Monday, February 21, 2005

Il pleut sur la ville...

... Comme il pleure dans mon coeur.

It's been raining a lot lately, perhaps more this year than any on record. Lake Hodges may overflow for the first time since 1998. And it was just at 15% capacity last year.

I intend to go to the writing class tomorrow, but will have to reassess the situation in the morning. This week only two stories were submitted--then a third was added at the last moment--illness and lethargy are taking their toll.

I have been asked to be a judge in the annual contest of the SDBAA. Free books to read! And a new role for me, which is something that I have background for as a trained critic. I am eagerly anticipating my shipment in the mail.
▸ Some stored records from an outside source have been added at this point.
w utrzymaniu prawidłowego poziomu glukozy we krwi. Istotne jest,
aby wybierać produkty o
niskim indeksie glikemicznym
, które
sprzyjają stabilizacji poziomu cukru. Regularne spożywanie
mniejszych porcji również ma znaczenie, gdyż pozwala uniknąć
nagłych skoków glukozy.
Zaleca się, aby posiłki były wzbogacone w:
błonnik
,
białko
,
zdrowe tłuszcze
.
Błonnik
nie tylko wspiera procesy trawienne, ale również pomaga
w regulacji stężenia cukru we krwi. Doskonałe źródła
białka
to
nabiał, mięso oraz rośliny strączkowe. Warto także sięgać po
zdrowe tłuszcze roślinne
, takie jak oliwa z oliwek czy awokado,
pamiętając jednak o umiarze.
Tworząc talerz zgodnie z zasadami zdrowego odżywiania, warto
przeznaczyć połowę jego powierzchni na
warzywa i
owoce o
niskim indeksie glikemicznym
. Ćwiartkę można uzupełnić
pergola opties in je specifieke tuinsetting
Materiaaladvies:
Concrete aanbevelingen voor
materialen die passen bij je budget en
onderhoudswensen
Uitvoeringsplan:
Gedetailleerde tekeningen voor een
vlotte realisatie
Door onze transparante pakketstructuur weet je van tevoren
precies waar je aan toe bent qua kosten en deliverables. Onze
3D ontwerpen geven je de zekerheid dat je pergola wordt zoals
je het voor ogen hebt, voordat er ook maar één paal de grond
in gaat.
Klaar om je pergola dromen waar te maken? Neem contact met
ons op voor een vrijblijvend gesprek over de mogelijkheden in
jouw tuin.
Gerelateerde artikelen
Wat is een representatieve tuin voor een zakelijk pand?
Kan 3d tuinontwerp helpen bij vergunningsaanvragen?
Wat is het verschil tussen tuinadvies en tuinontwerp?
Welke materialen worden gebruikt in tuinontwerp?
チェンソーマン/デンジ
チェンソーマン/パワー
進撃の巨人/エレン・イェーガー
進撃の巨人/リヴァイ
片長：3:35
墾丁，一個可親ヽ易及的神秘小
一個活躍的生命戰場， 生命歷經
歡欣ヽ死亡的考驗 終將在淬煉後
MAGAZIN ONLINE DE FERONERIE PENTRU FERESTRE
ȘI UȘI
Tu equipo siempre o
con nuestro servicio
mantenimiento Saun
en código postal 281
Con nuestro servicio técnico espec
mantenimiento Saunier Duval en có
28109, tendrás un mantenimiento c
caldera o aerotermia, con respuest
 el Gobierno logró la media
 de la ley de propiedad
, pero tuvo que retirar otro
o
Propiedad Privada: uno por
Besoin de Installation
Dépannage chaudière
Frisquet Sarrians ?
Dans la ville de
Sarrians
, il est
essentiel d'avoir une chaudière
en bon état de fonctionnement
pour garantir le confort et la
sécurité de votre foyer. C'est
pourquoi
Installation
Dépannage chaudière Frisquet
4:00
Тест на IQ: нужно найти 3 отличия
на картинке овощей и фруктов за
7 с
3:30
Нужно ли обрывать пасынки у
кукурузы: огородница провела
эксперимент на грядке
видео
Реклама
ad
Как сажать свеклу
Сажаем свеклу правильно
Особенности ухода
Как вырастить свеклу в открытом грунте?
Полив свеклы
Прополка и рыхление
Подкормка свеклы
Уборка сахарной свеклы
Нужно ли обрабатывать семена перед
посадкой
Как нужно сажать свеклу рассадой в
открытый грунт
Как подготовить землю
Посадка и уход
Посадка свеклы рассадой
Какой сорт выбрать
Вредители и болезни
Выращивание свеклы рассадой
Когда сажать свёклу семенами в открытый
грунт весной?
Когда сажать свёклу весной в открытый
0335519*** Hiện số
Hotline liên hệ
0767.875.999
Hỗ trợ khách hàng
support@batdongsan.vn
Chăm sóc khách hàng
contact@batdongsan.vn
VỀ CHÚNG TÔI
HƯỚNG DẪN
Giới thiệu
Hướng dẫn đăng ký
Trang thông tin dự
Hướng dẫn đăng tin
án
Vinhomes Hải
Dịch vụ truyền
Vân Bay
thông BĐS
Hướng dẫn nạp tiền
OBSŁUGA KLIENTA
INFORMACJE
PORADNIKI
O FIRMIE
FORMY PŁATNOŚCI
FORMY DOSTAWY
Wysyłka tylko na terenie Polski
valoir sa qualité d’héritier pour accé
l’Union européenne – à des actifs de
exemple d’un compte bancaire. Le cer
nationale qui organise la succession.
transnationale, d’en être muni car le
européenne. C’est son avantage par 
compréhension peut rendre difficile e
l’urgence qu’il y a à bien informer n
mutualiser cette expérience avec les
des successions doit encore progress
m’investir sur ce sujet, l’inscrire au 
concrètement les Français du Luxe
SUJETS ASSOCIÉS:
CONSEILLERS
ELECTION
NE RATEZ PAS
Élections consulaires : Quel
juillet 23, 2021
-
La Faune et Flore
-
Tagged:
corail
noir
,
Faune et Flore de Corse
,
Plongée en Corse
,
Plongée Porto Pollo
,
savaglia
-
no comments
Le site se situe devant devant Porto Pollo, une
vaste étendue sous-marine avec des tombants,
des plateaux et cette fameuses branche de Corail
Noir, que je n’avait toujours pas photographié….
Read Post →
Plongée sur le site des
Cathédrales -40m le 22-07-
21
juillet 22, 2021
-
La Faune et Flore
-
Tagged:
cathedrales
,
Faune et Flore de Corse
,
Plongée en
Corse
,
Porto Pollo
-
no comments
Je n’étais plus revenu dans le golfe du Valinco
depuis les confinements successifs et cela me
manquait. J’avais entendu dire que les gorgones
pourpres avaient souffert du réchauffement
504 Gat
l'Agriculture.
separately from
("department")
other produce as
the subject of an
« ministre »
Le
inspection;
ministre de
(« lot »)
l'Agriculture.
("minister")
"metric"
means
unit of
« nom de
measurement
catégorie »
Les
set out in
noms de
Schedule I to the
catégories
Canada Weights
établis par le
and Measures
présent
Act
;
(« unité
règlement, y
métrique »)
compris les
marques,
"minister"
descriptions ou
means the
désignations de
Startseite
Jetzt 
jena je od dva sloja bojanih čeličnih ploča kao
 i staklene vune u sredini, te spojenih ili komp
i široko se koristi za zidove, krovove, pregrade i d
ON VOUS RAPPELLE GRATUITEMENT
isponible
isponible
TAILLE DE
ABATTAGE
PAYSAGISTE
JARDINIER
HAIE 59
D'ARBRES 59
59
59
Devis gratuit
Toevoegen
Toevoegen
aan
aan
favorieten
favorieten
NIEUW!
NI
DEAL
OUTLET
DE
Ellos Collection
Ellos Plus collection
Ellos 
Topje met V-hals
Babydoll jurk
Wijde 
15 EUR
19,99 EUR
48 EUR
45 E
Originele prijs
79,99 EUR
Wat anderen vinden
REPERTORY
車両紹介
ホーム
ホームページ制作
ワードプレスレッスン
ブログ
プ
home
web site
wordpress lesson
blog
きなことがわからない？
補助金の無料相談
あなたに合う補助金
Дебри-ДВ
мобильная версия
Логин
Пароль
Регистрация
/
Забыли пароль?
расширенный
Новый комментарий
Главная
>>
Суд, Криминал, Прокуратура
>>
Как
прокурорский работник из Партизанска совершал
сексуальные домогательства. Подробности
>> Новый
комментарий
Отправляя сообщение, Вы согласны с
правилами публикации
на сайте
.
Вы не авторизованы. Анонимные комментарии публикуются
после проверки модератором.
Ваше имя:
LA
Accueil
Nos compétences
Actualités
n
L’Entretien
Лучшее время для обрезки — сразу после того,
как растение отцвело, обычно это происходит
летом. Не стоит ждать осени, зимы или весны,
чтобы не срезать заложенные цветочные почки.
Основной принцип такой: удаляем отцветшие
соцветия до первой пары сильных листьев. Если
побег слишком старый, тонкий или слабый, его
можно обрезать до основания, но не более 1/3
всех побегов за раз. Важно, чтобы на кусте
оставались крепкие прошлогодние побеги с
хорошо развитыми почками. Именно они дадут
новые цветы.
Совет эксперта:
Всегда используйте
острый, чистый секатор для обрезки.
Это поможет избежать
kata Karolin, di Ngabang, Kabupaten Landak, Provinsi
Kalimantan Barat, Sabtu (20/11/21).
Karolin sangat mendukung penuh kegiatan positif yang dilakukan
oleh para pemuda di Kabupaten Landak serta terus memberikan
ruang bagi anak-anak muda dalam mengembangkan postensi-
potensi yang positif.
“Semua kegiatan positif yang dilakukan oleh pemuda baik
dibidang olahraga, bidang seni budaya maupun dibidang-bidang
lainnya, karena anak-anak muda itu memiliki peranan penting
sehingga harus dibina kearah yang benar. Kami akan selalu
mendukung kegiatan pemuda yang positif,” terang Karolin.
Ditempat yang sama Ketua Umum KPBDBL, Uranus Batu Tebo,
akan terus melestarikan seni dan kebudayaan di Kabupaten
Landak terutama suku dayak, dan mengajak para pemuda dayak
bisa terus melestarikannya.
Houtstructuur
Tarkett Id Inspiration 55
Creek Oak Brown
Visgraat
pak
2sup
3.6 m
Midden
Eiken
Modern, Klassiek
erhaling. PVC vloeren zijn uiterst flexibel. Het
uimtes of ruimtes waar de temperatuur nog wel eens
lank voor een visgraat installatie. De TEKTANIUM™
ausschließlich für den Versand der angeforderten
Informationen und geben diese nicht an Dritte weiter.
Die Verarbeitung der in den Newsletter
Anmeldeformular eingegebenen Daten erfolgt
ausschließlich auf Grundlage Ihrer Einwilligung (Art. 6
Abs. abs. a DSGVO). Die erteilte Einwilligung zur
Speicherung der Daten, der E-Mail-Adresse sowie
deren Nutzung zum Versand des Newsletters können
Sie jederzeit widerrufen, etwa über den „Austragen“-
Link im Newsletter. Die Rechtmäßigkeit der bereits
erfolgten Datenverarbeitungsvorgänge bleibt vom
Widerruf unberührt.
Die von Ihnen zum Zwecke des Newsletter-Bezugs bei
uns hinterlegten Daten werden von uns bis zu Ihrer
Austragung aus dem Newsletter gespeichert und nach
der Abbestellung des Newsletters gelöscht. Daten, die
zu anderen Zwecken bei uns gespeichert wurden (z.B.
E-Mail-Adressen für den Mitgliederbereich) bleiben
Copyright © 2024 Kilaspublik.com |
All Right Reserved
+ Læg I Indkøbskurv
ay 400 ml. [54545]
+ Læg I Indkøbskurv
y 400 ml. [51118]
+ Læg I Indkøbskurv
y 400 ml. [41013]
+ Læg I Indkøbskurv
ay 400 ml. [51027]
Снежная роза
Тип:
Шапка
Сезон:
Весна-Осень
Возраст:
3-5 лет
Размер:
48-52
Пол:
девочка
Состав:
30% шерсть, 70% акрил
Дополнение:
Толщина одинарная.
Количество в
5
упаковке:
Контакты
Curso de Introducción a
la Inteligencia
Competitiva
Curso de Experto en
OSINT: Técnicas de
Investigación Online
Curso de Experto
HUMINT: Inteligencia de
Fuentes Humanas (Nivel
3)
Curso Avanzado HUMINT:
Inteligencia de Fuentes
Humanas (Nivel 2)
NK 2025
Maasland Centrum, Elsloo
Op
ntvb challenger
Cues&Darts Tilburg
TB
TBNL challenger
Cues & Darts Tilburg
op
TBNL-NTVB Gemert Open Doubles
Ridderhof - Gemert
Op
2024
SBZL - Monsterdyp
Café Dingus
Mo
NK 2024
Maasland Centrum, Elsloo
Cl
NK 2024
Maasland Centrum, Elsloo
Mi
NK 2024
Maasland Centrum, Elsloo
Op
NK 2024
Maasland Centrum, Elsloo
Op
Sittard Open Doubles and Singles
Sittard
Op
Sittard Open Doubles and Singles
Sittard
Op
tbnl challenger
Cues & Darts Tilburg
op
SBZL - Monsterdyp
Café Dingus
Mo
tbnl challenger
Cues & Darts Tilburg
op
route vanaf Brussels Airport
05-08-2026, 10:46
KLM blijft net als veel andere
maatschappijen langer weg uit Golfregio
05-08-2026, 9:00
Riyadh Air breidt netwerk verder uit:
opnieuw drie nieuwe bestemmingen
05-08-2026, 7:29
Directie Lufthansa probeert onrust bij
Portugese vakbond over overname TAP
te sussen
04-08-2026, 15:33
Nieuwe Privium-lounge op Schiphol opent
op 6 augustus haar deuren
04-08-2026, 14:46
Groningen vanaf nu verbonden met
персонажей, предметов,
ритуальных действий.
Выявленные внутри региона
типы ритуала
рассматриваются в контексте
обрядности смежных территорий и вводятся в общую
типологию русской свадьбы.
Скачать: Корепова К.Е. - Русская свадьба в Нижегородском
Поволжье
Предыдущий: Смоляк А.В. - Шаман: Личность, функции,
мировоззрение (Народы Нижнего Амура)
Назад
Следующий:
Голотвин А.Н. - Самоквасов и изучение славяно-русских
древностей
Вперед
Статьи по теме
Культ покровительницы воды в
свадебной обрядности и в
What else? Oh yeah, Shadows of Saturn rejected Europa's Children. I need to figure out where to send that story next. Got to keep things in circulation.

I watched the latest episode of Carnivale last night on HBO. Although I still really enjoy the series, I don't find it as intriguing or gripping as last season. Critics hated the ambiguity of last year and the creators strived to make a clearer-cut story line. But I found the essential ambiguity, the wandering through the metaphorical "black blizzard" to be at the heart of the series. The "heart of darkness" is a murky thing, not to be grasped easily. Unless you are George Bush, manichean to the core.

Tonight's reality fare: Fear Factor: Vegas. To be followed immediately by an episode of the fictional series, Vegas. What does it say about a country when its fastest growing city is a wasteland of fake monuments, gambling and prostitution? There are more programs about Las Vegas on TV now than about New York or LA. Why is the public so fascinated by the gaudy extravagance of that gaudy desert hole during a time when the moral mood of the country--at least the red states--seems to be slouching back to the primordial ooze of creationism, censorship and war?

That's a topic to be explored at length later. Back to reading for me.